L'extension de ces articles conduit à réviser à la hausse
le montant de l'objet du litige au-delà duquel les actes juridiques ne
peuvent être prouvés que par un écrit. Ce montant,
aujourd'hui très faible, aboutit à ce que pour la presque
totalité des transactions les preuves testimoniales ne peuvent
être accueillies. La révision de ce seuil devrait faciliter la
preuve des actes juridiques devant les tribunaux locaux qui, à ce jour,
en sont réduits à interpréter de façon très
extensive la notion de commencement de preuve par écrit.
Les II et III de l'
article 1
er
et l'
article 5
étendent avec quelques adaptations à la
Polynésie
française
les articles du code civil et du code de la construction
et de l'habitation relatifs à la
vente d'immeubles à
construire
.
Le III de l'
article
1
er
étend à la
Polynésie française
, à
Wallis-et-Futuna
, aux
Terres australes et antarctiques françaises
et à
Mayotte
l'article 1844-2 du code civil relatif aux
hypothèques
. Cet article vient compléter l'extension à
ces territoires de la législation relative à la
vente et au
nantissement des fonds de commerce
.
Sur le même sujet,
les articles 8 et 9
de l'ordonnance ont pour
objet d'étendre, à compter du 15 septembre 1999, dans les
collectivités territoriales de
Mayotte
et de
Saint-Pierre-et-Miquelon
et dans les
territoires d'outre-mer
,
l'application de la loi du 17 mars 1909 relative à
la vente et au
nantissement des fonds de commerce
et de la loi du 18 janvier 1951 relative
au
nantissement de l'outillage et du matériel
d'équipement
. L'application à droit constant de ces
dispositions législatives est accompagnée d'adaptations
terminologiques tenant aux spécificités locales des institutions
administratives et juridictionnelles. Au même titre, l'article 9 prend en
compte le particularisme fiscal de ces collectivités en supprimant les
dispositions fiscales prévues par la loi du 18 janvier 1951.
Si l'article 9 n'appelle pas d'observations particulières, l'article 8
est, en revanche, sujet à quelques imprécisions et erreurs que
votre commission des lois vous proposera de rectifier.
L'article 11
de l'ordonnance, a pour objet d'appliquer outre-mer la loi
du 20 mars 1956 relative à la
location-gérance des fonds de
commerce et des établissements artisanaux
. Jusqu'à
présent, aucune des obligations fondamentales en droit commercial
relatives au contrat de location-gérance de fonds de commerce n'a
été adaptée aux
territoires d'outre-mer et aux
collectivités territoriales de Mayotte et de
Saint-Pierre-et-Miquelon
. L'extension est réalisée avec de
nombreuses adaptations tenant compte de l'organisation particulière de
la justice dans ces différentes collectivités.

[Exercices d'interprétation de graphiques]
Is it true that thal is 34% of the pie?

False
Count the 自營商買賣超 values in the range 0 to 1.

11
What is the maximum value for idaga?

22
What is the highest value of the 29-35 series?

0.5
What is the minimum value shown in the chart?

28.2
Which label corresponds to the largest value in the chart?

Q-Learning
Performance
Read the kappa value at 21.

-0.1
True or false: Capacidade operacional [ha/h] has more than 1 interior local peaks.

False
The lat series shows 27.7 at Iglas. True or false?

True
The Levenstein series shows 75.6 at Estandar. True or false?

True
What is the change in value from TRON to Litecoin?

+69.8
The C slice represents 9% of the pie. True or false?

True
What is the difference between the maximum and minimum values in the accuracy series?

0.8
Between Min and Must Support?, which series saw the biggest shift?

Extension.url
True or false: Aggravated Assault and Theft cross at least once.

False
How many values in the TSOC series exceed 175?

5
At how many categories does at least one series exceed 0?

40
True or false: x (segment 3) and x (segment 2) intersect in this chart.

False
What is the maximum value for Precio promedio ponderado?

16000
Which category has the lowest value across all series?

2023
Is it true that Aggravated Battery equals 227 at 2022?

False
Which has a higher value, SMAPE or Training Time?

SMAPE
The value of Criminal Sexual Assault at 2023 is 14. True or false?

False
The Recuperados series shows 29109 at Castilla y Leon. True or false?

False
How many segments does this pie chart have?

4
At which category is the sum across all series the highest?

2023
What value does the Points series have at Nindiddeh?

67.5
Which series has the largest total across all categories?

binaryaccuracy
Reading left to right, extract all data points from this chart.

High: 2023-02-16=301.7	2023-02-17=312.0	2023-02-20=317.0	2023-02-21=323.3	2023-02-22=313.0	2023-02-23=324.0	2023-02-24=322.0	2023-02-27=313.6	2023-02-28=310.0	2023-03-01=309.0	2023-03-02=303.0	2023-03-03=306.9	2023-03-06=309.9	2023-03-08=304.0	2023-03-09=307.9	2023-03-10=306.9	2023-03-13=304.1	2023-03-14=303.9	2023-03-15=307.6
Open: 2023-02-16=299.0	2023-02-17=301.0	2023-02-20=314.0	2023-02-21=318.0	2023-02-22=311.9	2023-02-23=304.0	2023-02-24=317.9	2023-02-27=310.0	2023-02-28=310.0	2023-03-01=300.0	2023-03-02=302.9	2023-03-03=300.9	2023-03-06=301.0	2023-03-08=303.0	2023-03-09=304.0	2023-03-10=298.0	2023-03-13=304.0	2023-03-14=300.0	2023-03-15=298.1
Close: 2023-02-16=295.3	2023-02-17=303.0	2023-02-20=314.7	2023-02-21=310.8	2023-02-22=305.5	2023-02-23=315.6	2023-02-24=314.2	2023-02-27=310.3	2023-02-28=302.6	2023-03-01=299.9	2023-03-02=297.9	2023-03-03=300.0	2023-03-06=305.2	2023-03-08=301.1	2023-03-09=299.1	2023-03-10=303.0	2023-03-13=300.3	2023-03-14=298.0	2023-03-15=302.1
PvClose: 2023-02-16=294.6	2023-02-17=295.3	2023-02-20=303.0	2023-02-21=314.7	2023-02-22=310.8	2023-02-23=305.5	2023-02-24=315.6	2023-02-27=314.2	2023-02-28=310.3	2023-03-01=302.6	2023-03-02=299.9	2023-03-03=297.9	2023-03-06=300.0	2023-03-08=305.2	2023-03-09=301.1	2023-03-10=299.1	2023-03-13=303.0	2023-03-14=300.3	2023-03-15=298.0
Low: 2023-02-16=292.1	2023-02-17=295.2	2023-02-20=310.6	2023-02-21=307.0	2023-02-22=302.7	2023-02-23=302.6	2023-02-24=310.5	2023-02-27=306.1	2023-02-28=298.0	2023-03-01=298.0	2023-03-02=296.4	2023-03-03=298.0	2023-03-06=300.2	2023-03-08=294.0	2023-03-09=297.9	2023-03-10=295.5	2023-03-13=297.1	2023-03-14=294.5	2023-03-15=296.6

À PRODUIRE: D'après l'extrait retenu, à partir de quelle date les articles 8 et 9 de l'ordonnance étendent-ils l'application de la loi du 17 mars 1909 ? Seul l'extrait retenu sert de source pour répondre.

RÉPONSE ATTENDUE: À compter du 15 septembre 1999.